Work request:
Make an exact copy of the lines from the one holding "Sarzana sono stati" through the last line of the material, and output nothing else.

Dataset excerpts:
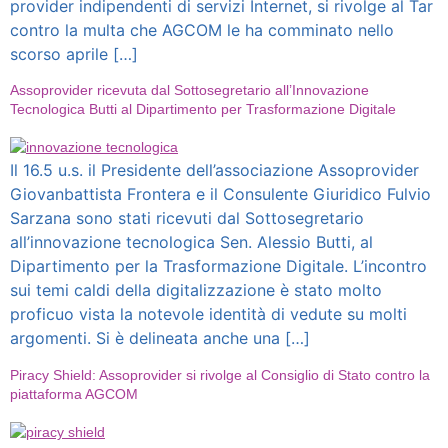
provider indipendenti di servizi Internet, si rivolge al Tar
contro la multa che AGCOM le ha comminato nello
scorso aprile […]
Assoprovider ricevuta dal Sottosegretario all’Innovazione
Tecnologica Butti al Dipartimento per Trasformazione Digitale
Il 16.5 u.s. il Presidente dell’associazione Assoprovider
Giovanbattista Frontera e il Consulente Giuridico Fulvio
Sarzana sono stati ricevuti dal Sottosegretario
all’innovazione tecnologica Sen. Alessio Butti, al
Dipartimento per la Trasformazione Digitale. L’incontro
sui temi caldi della digitalizzazione è stato molto
proficuo vista la notevole identità di vedute su molti
argomenti. Si è delineata anche una […]
Piracy Shield: Assoprovider si rivolge al Consiglio di Stato contro la
piattaforma AGCOM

Result of this exercise:
Sarzana sono stati ricevuti dal Sottosegretario
all’innovazione tecnologica Sen. Alessio Butti, al
Dipartimento per la Trasformazione Digitale. L’incontro
sui temi caldi della digitalizzazione è stato molto
proficuo vista la notevole identità di vedute su molti
argomenti. Si è delineata anche una […]
Piracy Shield: Assoprovider si rivolge al Consiglio di Stato contro la
piattaforma AGCOM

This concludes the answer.